Exercise objective:
Say how many lines of the data below have the word "feature" in them. Add nothing else.

Available data:
[Start of Attachment]

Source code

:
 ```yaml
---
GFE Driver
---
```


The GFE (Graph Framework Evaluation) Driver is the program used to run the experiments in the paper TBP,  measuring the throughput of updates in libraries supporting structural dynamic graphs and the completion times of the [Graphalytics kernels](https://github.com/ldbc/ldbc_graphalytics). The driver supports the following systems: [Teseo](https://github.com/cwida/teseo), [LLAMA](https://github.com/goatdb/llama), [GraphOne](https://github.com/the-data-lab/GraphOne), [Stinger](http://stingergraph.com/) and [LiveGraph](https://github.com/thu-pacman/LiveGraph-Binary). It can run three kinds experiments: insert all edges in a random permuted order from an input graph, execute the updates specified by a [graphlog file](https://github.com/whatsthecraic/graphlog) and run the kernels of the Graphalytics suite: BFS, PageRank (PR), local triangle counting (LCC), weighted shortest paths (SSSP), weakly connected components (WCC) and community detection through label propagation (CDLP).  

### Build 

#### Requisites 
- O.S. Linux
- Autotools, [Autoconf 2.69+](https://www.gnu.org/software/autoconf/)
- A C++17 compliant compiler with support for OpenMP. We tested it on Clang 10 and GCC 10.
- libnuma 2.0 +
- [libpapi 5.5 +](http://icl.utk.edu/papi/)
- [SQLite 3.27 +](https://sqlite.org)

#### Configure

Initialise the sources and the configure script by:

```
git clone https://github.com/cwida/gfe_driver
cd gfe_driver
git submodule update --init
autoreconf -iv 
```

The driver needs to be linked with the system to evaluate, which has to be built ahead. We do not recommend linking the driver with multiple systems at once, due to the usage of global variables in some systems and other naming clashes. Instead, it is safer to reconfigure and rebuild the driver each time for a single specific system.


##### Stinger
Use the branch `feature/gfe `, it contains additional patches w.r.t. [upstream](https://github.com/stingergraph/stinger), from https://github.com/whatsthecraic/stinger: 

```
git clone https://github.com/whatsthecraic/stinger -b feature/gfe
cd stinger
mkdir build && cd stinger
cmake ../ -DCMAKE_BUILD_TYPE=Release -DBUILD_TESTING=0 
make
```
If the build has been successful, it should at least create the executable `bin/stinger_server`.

[End of Attachment]

The completed task:
2